Jorge Franz, VP of Tourism and International Group Sales for the Greater Houston Convention & Visitors Authority

“Most clinics in this business will have a department for travel. But this business is complicated,” said Ted Cromwell, president of Travel Professionals, a travel company out of Chicago that has started playing a part in this growing field. “When it comes to medical tourism, the patients should be leaving the travel arrangements to someone who be responsible for what happens – not to Orbitz or b. There are all sorts of things that can go wrong and these can be very serious if someone is sick or has just had surgery. The patient has to have a certain seat, a certain type of transfer, or may not even be allowed to return on the same airline if they are ill. Where is the hotel? Is it set up for wheelchairs? You need to have it all set up properly and the patient or client needs to have someone to call when something goes wrong.” 

Some travel agents have seen a great opportunity in setting up travel for patients and have turned into facilitators specializing in a certain hospital or destination. Thailand Medical Travel & Tourism in San Diego, run by Cherie and Kiki Bright, is one such agency, providing seamless travel and tour arrangements for people scheduling medical procedures in Bangkok and Phuket

Other agents make a complete business of becoming a medical tourism operator by finding hospitals, vetting doctors, choosing resorts, providing transport and taking care of patient concerns from start to finish. That is the case with FaceLiftMexico.com, an agency in Stuart, FL that has been marrying U.S. travel clients with cosmetic surgery performed in San Miguel Allende, Mexico since 1994. 

“This is what we do,” said Pat Marino, president and founder. “We have the flights, we know the hospitals and the doctors and what the surgeries entail.

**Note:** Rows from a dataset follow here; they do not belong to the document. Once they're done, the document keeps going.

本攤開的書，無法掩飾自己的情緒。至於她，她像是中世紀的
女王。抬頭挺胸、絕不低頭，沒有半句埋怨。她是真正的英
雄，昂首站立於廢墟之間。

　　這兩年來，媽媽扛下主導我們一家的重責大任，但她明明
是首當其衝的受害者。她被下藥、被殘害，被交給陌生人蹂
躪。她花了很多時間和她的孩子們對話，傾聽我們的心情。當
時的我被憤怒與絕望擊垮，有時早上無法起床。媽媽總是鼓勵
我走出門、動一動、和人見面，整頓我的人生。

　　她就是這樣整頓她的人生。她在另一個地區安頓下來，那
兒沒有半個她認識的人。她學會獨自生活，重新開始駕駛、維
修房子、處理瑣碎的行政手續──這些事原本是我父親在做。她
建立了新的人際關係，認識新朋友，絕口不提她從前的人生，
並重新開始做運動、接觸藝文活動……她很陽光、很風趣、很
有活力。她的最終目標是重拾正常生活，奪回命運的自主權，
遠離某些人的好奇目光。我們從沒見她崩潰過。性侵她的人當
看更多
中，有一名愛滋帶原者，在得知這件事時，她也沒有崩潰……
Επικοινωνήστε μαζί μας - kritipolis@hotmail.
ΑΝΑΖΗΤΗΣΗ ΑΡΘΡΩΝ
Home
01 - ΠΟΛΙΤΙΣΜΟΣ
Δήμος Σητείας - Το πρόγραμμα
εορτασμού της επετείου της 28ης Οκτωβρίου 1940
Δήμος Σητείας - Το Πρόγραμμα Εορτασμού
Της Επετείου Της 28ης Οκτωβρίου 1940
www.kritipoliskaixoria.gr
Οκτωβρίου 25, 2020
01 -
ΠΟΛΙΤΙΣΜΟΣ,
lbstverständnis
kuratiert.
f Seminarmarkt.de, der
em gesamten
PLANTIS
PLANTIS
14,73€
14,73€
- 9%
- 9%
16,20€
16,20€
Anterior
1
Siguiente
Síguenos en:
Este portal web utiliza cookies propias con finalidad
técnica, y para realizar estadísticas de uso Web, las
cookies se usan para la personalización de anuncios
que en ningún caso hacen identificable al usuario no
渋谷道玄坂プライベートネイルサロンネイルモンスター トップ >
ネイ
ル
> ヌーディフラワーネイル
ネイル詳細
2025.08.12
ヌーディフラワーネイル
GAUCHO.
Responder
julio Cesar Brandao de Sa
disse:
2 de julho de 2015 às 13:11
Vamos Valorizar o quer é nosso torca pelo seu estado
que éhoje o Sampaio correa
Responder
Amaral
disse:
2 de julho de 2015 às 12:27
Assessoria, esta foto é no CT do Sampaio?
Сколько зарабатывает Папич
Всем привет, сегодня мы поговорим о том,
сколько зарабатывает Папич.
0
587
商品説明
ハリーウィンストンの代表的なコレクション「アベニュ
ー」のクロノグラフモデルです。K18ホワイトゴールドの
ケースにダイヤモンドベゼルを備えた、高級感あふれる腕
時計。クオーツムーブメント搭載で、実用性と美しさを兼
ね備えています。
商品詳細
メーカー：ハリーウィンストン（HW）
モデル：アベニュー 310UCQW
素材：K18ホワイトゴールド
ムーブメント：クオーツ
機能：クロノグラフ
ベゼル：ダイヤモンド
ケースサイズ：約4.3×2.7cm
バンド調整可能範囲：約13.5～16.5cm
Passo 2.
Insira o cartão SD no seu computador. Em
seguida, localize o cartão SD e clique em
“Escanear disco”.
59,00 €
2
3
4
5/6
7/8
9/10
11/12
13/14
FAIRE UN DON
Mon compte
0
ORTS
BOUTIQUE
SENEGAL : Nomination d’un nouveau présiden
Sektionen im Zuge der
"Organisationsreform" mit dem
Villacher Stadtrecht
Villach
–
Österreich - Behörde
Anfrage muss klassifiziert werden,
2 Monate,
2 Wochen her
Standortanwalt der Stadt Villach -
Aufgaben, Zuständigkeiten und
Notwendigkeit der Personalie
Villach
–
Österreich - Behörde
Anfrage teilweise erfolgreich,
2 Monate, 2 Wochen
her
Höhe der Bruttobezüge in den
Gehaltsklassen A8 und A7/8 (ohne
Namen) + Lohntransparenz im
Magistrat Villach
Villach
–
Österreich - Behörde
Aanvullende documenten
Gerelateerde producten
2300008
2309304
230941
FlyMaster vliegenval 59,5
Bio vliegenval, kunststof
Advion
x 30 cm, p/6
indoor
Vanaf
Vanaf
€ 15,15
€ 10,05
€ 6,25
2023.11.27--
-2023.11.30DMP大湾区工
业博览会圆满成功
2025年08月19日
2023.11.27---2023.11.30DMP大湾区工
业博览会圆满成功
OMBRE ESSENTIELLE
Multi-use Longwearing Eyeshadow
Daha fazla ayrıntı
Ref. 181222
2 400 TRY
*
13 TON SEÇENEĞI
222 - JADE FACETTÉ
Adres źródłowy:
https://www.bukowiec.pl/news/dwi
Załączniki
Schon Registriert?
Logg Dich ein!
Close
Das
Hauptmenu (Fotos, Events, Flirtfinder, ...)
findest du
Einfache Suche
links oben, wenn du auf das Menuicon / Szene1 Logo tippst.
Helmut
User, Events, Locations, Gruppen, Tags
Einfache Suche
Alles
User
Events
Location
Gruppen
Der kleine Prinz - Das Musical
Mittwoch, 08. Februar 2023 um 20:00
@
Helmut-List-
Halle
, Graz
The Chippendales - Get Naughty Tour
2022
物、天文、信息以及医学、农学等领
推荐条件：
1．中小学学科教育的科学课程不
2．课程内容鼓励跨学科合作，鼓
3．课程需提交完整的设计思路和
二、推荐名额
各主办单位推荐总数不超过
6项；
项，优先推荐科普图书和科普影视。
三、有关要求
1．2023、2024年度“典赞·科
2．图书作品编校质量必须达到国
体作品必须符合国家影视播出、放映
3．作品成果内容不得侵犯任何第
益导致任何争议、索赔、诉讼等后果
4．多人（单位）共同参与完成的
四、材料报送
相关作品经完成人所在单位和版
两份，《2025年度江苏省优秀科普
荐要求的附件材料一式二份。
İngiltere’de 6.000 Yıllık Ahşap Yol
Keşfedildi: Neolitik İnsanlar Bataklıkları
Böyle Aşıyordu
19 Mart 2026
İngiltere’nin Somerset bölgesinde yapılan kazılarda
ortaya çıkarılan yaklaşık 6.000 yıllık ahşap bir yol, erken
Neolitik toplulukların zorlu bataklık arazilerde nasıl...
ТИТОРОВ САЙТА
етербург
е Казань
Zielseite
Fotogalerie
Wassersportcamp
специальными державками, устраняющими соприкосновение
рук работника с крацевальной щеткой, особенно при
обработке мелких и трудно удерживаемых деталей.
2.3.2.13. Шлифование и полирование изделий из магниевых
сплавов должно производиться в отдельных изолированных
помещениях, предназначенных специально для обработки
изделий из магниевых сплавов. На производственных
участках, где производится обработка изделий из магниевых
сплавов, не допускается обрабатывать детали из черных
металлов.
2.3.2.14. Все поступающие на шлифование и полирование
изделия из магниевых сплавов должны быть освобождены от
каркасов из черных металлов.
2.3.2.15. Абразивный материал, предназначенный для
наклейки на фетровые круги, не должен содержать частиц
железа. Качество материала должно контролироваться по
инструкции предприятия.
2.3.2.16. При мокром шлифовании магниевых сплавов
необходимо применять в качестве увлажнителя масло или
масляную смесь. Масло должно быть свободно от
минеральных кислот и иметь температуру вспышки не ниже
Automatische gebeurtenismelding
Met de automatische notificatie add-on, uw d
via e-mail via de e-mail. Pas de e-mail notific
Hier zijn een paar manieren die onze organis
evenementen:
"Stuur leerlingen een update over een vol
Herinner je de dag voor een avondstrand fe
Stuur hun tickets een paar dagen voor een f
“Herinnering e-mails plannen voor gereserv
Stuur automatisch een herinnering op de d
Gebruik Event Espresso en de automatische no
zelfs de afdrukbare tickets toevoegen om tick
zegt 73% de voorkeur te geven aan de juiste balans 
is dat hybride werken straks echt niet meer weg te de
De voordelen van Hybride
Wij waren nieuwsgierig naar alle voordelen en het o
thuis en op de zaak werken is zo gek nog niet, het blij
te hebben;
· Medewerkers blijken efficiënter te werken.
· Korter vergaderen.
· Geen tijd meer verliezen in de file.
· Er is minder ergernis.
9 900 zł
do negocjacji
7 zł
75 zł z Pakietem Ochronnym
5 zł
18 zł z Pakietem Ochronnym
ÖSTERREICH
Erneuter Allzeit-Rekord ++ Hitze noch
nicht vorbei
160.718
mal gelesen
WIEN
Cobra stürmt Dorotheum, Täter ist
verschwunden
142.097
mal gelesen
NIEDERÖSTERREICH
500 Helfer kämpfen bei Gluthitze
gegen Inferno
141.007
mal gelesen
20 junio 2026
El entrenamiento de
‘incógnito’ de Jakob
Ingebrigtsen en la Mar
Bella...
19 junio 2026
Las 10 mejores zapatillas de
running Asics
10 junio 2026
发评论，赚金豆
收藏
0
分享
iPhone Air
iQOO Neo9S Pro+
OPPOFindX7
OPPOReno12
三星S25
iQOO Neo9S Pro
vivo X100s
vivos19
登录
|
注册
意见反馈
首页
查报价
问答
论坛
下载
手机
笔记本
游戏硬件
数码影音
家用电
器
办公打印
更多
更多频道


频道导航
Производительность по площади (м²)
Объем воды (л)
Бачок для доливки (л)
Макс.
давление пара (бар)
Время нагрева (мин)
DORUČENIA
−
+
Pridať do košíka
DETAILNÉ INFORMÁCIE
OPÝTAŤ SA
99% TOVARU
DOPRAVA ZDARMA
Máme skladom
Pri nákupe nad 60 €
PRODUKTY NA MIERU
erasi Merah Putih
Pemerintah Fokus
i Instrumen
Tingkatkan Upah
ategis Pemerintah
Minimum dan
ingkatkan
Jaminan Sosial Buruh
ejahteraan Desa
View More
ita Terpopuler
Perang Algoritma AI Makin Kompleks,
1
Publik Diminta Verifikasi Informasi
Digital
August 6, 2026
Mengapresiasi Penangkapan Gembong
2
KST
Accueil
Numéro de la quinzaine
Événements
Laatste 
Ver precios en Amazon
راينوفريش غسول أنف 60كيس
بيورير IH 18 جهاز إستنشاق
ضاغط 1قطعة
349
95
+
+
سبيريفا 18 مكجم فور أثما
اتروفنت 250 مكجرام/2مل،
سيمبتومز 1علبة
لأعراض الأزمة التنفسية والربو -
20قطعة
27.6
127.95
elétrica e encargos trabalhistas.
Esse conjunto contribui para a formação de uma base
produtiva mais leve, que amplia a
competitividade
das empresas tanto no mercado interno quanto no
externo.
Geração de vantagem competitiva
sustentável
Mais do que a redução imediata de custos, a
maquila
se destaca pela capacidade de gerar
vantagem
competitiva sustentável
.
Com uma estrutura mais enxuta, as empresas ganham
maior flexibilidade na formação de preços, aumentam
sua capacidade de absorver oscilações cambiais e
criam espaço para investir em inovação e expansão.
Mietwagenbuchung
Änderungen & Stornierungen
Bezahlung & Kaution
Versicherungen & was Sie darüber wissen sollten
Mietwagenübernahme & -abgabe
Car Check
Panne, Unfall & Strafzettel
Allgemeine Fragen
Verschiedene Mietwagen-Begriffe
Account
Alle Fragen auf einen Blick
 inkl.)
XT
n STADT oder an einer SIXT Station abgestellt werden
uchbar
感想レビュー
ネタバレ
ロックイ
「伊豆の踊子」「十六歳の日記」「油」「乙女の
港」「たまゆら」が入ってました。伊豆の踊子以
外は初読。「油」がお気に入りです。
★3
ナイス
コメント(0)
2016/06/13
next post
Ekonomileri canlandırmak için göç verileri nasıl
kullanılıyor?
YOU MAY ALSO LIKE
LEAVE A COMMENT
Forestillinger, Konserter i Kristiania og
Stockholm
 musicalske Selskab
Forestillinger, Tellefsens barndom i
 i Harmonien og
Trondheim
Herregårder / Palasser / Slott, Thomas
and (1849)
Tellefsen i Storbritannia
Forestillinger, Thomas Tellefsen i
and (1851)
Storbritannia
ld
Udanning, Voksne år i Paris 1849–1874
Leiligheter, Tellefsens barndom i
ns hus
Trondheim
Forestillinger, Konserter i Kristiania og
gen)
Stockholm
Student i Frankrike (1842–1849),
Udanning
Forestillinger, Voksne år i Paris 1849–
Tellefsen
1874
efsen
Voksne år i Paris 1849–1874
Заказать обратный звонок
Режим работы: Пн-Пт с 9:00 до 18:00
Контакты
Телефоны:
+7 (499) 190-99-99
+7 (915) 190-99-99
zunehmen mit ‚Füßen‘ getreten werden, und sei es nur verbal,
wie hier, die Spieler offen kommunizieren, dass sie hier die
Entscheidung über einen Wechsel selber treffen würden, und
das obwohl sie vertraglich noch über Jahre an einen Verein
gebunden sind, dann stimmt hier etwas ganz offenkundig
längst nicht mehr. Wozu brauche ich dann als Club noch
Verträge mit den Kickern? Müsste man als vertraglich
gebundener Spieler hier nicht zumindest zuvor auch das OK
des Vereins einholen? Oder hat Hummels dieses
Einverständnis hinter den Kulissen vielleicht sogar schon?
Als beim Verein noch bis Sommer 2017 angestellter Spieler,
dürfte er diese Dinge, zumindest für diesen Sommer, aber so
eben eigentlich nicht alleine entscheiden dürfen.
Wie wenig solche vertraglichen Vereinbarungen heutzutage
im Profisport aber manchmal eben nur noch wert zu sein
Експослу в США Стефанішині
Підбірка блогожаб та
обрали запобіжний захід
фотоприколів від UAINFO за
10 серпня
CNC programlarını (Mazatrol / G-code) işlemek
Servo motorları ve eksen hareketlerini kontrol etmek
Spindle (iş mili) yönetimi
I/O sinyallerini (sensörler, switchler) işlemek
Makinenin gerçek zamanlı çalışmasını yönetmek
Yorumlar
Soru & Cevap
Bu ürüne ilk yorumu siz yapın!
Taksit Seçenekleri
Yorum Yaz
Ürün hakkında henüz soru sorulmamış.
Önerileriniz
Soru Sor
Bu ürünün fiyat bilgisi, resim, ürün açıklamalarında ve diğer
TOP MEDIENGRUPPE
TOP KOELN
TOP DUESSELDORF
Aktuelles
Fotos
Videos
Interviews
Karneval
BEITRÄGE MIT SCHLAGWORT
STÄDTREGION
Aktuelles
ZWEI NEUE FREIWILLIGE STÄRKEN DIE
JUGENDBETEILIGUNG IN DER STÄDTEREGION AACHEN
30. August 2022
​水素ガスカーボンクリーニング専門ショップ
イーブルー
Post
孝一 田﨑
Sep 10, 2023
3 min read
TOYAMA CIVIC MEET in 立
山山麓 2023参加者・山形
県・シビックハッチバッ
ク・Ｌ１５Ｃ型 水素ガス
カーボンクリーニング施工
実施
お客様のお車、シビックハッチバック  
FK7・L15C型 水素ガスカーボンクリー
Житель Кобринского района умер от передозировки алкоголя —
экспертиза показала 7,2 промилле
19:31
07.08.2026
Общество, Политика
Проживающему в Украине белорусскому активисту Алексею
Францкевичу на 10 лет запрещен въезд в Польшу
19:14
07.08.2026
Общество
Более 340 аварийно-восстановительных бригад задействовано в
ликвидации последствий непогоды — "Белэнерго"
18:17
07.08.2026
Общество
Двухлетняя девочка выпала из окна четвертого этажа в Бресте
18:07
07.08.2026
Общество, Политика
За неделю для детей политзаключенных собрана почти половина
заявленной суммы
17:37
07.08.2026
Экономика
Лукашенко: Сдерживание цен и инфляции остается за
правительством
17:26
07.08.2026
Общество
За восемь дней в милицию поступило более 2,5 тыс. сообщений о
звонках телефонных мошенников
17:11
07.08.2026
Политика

We set up the patient in a spa resort so they are relaxed and comfortable. And it is all at a fraction of the cost for what you would have to pay here— 90 minutes from Houston by air.”

Because the field is so new, the layers of liability have yet to be tested. There is no legal or overseeing body for “facilitators,” although there are certification standards set by the Medical Tourism Association. Disclaimers and waivers run rife through the contracts with an emphasis on caveat emptor. 

“Clients have a choice and we give them plenty of options. But in the end they choose to have the surgery or treatment done at this hospital in this country. We give them the information but they make the choice,” said Marino. 

Providers: Hospitals and clinics capable of managing anything from capped teeth to new organs are marketing their specialties to facilitators and insurance companies with tradeshow fanfare. A walk around the conference floor brings options for IVF fertility treatments with an 85 percent success rate at a clinic in Barbados for $6,000, or a hospital in India that can perform heart by-pass surgery for $20,000 instead of $120,000. U.S insurance companies are checking the possibilities of outsourcing some of these expensive procedures to offshore hospitals to save in the costs of some critical and horrendously expensive procedures. A hospital CEO from Puerto Rico tabs U.S. labor costs as the culprit and claims his hospital, close by and in an American territory with U.S. Board-certified physicians, can offer the surgeries in demand for a tenth of what they would cost on the mainland. 

“It’s wide open and travel professionals have to find their way in, although I don’t think I would want to be a facilitator,” said Cromwell. “That could be a big headache. But I do think people who are planning these treatments often have a lot of disposable income and should use a travel agent. And facilitators should use travel agents. Hospitals are in the business of healthcare, not travel, and should not be handling these arrangements either. Travel agents should be able to find a way to serve these avenues as support.”